(Extract to read)
· · · · · · ·
Thursday, August 5, 2010

The Times Might be a'changin'

A professor on one of the professional online groups that I belong to caused something of an uproar yesterday. He teaches at a University generally located in the Southwest region of the US. His school is seriously entertaining changing college requirements for students.

Back when I was in college CUNY required 128 credits to receive a BA or BS degree. There were some colleges and universities that required 132 credits. There were a whole slew of required courses not in the major without which you could not graduate. There was virtually no way to negotiate your way out of taking the required courses, AP exams already existed, but they did not exempt you from courses the way they do today in many cases; they simply placed you into the next level of course. You still had to show the requisite number of credits in the required subject area. In addition, CUNY had a grade point minimum that had to be maintained or you could be de-registered and would not be eligible to receive a diploma. There were no formalized remedial classes in any of the subject areas.

Today the situation is quite different. Virtually every university and college finds itself giving remedial courses of one type or another to students they have already admitted. The skill level and knowledge level of many students who have been admitted to college falls far below that which was required back when I was in college. Yes, in a whole lot of cases we have seen a "dumbing down" of the college education process.

What did that professor report yesterday? His university may be going to tiered requirements for students. Those whose skill sets/knowledge sets won't meet the required minimum for admission to the "regular" college programs will be placed into a 5-year program instead of a 4-year program. They will be required to take a year of instruction specifically geared towards making up the deficits these students have in basic required subject matter and skills. If at the end of the year the students can show that they are now at "entering college" level, they will be allowed to continue in the regular 4-year programs. If they can't so demonstrate they will no longer be registered in the university. For these students there will be a 154 credit requirement to graduate with a degree.

The professor said that his university is considering this program because the caliber of many students entering college is sub-par. The university says that there are many reasons for this. One is that high schools are doing a lousy job of educating their students, particularly those who are looking to go on to college. For these students the college finds itself giving all kinds of remediation courses to cover material that should have been covered in high school while still attempting to have the students finish in 4 years. Another reason is that students in high school are being told that college is a "right" rather than a privilege and are not preparing themselves for success in college because they know they will get in anyway. A third reason was also given: there are many students who are ESL--English as a Second Language--who can't adequately perform in their classes because of English language problems in listening, speaking, understanding and writing. There are also EPL students--English as a Primary Language--whose families may speak another language at home or in social situations and again, they can't adequately perform in college because of language difficulties.

The university's possible solution to their problems is not all that radical except for one thing. Students who cannot make the grade in college because of deficits are now going to be paying for all that extra teaching the college's have to do--there is going to be another year of tuition those students will have to pay. There are those in the university who believe that the new requirements would not be "fair" to all students. Surprisingly, the teaching staff believes, for the most part, that it is a great idea. Me personally? I'd love to see this program at all colleges and universities, except perhaps the Ivies, which don't have the same problems that most other colleges do because of their more selective admission standards. I'd love to see college come back to being about being educated instead of being about grabbing a piece of paper with some letters on it.


Lion of Zion said...

first of all it's hard to say if students overall really aren't prepared anymore or just that larger parts of the population are attending college, which now includes less prepared students. (same debate about standardized test scrores, etc.).
· · · · · · ·
(Activities)
1) In the post on college requirements, rewrite the paragraph beginning "What did that professor report yesterday?" as a short bulleted list that keeps its main facts.
2) Output the portion of the post on college requirements from "Thursday, August 5, 2010" to "college requirements for students.".
3) Based on the post on college requirements, answer yes or no to whether each statement agrees with it, quoting the words that decide: (a) When the writer was in college, CUNY required 128 credits for a BA or BS degree. (b) Most of the teaching staff at the professor's university oppose the proposed program. (c) Students in the 5-year program will need 154 credits to graduate with a degree.

Saved data entries
· · · · · · ·
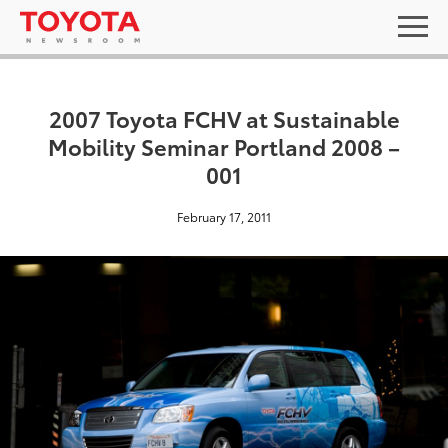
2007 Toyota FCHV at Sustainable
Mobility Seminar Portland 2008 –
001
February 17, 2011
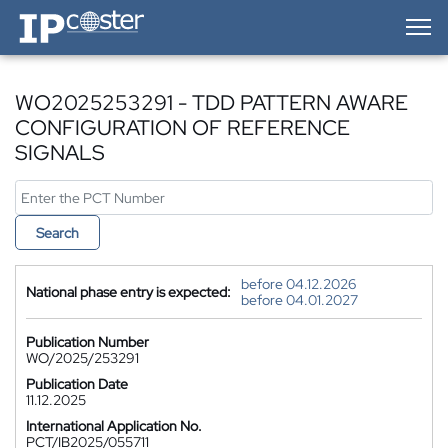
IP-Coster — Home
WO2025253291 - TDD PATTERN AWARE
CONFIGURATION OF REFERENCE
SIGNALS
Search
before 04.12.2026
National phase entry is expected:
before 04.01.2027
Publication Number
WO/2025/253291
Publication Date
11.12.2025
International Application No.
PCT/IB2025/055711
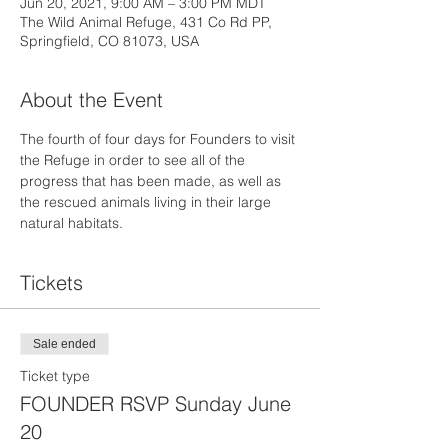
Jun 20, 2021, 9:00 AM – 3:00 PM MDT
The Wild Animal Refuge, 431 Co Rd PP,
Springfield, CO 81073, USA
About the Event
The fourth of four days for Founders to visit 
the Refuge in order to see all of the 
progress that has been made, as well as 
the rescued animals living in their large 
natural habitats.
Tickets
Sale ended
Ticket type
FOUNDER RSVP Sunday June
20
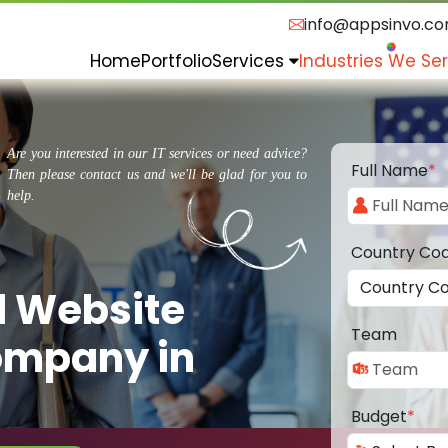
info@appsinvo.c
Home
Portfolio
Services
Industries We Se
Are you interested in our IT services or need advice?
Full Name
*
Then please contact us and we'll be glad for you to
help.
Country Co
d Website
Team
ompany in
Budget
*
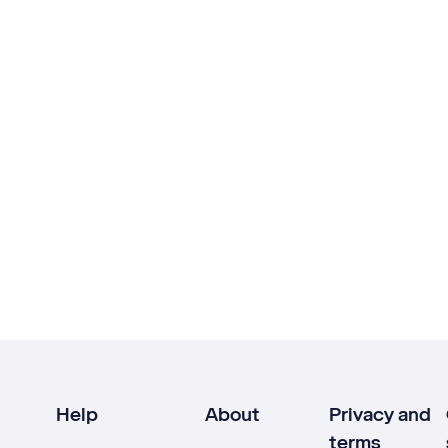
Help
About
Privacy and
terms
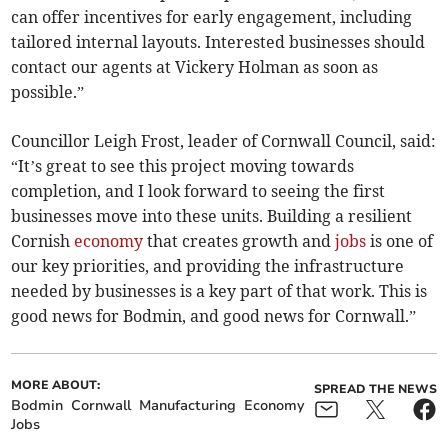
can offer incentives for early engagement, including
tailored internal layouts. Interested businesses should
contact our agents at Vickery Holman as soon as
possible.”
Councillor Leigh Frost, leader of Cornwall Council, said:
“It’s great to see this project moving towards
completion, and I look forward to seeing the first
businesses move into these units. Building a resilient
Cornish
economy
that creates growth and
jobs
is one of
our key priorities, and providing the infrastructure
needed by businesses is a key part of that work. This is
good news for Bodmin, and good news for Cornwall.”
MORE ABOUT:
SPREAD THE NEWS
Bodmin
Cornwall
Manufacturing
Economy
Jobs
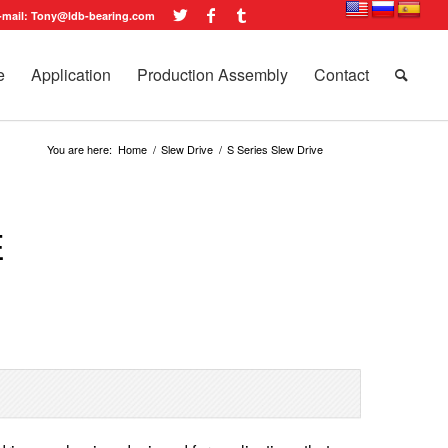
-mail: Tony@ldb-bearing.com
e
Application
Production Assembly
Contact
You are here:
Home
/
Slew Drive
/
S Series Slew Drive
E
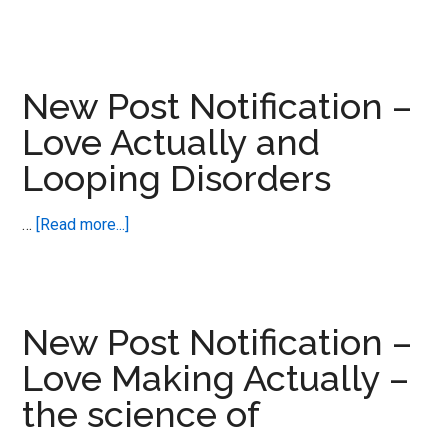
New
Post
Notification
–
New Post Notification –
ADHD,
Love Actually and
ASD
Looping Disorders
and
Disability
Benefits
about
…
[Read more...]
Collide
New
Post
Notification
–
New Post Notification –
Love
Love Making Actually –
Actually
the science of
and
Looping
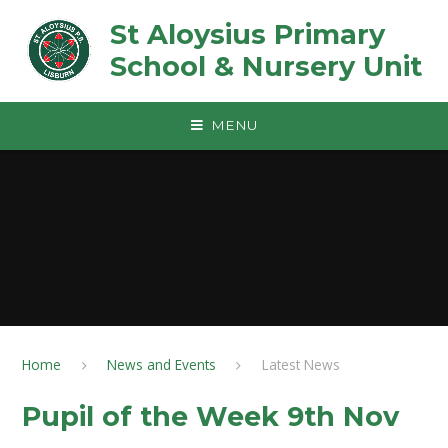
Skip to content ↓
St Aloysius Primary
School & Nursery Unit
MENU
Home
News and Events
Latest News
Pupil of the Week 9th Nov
· · · · · · ·
(Set of answers)
1)
- The professor's university may move to tiered requirements for students.
- Students whose skills or knowledge fall below the minimum for the "regular" programs will be placed in a 5-year program instead of a 4-year one.
- Their first year will be instruction aimed at making up their deficits in basic required subject matter and skills.
- Those who reach "entering college" level by the end of that year may continue in the regular 4-year programs.
- Those who do not will no longer be registered in the university.
- These students will need 154 credits to graduate with a degree.

2)
Thursday, August 5, 2010

The Times Might be a'changin'

A professor on one of the professional online groups that I belong to caused something of an uproar yesterday. He teaches at a University generally located in the Southwest region of the US. His school is seriously entertaining changing college requirements for students.

3)
(a) Yes: "Back when I was in college CUNY required 128 credits to receive a BA or BS degree."
(b) No: "Surprisingly, the teaching staff believes, for the most part, that it is a great idea."
(c) Yes: "For these students there will be a 154 credit requirement to graduate with a degree."